Objective => Extract these lines verbatim, beginning at the start of the lines and stopping after the line that contains "[807, 571, 917, 607] None: 8A 5P".

BEGIN Supplied records

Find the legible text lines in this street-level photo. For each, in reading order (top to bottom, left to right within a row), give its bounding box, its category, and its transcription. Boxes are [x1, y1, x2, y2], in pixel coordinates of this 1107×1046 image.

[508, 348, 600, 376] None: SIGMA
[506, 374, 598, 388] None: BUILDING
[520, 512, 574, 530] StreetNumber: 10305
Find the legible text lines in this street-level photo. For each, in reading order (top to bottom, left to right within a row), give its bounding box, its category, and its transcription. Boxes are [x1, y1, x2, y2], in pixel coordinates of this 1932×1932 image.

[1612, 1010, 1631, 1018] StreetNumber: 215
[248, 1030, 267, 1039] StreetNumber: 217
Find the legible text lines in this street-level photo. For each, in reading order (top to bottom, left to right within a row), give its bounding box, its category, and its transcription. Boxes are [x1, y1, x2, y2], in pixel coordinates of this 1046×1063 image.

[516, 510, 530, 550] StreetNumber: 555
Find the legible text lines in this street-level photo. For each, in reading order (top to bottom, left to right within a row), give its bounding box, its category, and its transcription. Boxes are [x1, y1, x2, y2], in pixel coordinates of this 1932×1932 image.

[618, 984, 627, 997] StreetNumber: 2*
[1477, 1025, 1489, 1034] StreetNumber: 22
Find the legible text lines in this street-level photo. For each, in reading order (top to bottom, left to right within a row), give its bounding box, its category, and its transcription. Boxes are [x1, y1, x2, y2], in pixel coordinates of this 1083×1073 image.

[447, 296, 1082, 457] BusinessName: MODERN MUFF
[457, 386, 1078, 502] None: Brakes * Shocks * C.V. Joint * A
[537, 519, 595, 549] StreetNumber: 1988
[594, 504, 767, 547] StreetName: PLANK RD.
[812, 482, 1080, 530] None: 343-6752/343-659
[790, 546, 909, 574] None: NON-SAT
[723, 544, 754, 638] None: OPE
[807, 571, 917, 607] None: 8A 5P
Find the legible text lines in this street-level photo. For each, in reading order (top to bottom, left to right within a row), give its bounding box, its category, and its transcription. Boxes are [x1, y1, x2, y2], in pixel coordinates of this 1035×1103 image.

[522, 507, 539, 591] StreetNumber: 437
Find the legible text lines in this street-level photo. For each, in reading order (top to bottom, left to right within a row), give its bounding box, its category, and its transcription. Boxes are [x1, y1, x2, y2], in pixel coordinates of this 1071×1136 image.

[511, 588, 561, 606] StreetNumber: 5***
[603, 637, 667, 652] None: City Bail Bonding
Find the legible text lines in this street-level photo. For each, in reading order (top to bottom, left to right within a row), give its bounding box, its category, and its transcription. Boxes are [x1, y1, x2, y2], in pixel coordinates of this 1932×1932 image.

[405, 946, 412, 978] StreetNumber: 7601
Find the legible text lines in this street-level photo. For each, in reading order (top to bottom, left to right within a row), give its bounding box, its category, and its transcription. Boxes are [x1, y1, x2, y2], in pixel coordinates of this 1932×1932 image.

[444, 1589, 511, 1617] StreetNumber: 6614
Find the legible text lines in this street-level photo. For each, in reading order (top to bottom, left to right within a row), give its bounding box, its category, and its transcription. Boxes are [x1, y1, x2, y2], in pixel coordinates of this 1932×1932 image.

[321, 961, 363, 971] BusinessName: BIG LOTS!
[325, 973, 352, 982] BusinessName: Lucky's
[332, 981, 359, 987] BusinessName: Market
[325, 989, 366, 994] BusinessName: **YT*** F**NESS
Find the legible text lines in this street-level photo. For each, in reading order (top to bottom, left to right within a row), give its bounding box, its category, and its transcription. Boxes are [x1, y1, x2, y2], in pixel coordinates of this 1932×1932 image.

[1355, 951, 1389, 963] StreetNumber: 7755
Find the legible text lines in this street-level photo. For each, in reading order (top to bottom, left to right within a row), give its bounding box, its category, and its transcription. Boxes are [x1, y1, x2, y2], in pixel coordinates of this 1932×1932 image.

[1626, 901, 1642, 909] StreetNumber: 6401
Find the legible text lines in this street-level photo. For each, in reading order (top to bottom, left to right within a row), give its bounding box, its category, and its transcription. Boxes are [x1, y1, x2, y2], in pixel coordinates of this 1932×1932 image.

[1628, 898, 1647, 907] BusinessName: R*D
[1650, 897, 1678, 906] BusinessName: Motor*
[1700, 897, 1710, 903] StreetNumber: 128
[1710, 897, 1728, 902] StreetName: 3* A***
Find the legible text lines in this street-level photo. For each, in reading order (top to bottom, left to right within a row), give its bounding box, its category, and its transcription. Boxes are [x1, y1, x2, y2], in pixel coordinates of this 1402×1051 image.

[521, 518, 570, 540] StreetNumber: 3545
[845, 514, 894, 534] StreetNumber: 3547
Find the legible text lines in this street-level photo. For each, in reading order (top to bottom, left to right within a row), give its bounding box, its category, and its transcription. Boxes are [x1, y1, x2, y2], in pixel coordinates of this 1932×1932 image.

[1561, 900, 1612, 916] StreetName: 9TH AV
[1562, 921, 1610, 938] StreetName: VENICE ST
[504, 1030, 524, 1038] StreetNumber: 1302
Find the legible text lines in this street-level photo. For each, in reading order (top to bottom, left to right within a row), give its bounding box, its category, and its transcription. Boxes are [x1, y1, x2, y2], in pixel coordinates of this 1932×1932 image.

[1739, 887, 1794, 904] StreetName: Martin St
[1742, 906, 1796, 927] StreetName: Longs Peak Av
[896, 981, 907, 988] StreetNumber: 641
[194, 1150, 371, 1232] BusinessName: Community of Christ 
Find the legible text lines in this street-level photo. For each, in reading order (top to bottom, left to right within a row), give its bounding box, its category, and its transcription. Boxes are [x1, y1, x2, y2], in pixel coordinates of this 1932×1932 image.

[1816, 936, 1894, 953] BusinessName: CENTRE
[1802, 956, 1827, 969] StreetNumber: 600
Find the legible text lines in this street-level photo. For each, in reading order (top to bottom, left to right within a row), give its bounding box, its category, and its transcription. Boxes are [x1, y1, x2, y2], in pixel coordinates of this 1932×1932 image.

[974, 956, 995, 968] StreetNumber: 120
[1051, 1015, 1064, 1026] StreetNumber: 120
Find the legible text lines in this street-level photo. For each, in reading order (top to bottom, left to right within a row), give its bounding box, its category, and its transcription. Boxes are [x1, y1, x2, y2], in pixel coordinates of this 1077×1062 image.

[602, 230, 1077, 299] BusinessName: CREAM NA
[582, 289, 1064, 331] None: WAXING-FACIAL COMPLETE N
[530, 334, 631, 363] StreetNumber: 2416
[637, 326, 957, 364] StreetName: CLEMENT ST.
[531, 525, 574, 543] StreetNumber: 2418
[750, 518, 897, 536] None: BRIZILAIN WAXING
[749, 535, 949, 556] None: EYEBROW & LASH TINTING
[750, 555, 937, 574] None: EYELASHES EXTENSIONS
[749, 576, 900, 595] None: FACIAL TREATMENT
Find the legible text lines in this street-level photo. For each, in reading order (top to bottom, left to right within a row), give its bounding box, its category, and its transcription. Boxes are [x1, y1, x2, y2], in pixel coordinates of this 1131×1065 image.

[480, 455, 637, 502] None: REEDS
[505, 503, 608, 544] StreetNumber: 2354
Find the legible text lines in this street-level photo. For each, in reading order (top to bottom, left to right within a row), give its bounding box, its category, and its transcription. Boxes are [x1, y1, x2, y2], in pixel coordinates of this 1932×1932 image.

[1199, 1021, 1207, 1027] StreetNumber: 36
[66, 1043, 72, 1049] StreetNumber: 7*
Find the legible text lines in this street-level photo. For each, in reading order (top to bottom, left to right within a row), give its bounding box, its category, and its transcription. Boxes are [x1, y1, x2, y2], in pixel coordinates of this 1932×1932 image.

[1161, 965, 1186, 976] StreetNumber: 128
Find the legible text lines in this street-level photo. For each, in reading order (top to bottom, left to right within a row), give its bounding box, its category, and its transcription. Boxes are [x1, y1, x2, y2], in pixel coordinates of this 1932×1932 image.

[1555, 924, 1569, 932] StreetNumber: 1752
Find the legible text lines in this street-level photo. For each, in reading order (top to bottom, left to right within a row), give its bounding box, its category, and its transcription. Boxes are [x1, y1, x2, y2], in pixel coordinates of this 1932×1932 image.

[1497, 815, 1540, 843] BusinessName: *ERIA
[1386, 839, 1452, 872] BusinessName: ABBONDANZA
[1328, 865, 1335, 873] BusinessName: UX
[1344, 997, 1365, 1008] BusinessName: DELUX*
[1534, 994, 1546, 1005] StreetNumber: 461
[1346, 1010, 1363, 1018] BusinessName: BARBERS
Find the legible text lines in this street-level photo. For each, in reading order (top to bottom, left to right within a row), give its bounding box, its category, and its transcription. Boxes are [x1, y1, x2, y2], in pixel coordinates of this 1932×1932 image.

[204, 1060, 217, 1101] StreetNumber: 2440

END Supplied records

The completed task =>
Find the legible text lines in this street-level photo. For each, in reading order (top to bottom, left to right within a row), give its bounding box, its category, and its transcription. Boxes are [x1, y1, x2, y2], in pixel coordinates of this 1107×1046 image.

[508, 348, 600, 376] None: SIGMA
[506, 374, 598, 388] None: BUILDING
[520, 512, 574, 530] StreetNumber: 10305
Find the legible text lines in this street-level photo. For each, in reading order (top to bottom, left to right within a row), give its bounding box, its category, and its transcription. Boxes are [x1, y1, x2, y2], in pixel coordinates of this 1932×1932 image.

[1612, 1010, 1631, 1018] StreetNumber: 215
[248, 1030, 267, 1039] StreetNumber: 217
Find the legible text lines in this street-level photo. For each, in reading order (top to bottom, left to right within a row), give its bounding box, its category, and its transcription. Boxes are [x1, y1, x2, y2], in pixel coordinates of this 1046×1063 image.

[516, 510, 530, 550] StreetNumber: 555
Find the legible text lines in this street-level photo. For each, in reading order (top to bottom, left to right within a row), give its bounding box, its category, and its transcription. Boxes are [x1, y1, x2, y2], in pixel coordinates of this 1932×1932 image.

[618, 984, 627, 997] StreetNumber: 2*
[1477, 1025, 1489, 1034] StreetNumber: 22
Find the legible text lines in this street-level photo. For each, in reading order (top to bottom, left to right within a row), give its bounding box, its category, and its transcription. Boxes are [x1, y1, x2, y2], in pixel coordinates of this 1083×1073 image.

[447, 296, 1082, 457] BusinessName: MODERN MUFF
[457, 386, 1078, 502] None: Brakes * Shocks * C.V. Joint * A
[537, 519, 595, 549] StreetNumber: 1988
[594, 504, 767, 547] StreetName: PLANK RD.
[812, 482, 1080, 530] None: 343-6752/343-659
[790, 546, 909, 574] None: NON-SAT
[723, 544, 754, 638] None: OPE
[807, 571, 917, 607] None: 8A 5P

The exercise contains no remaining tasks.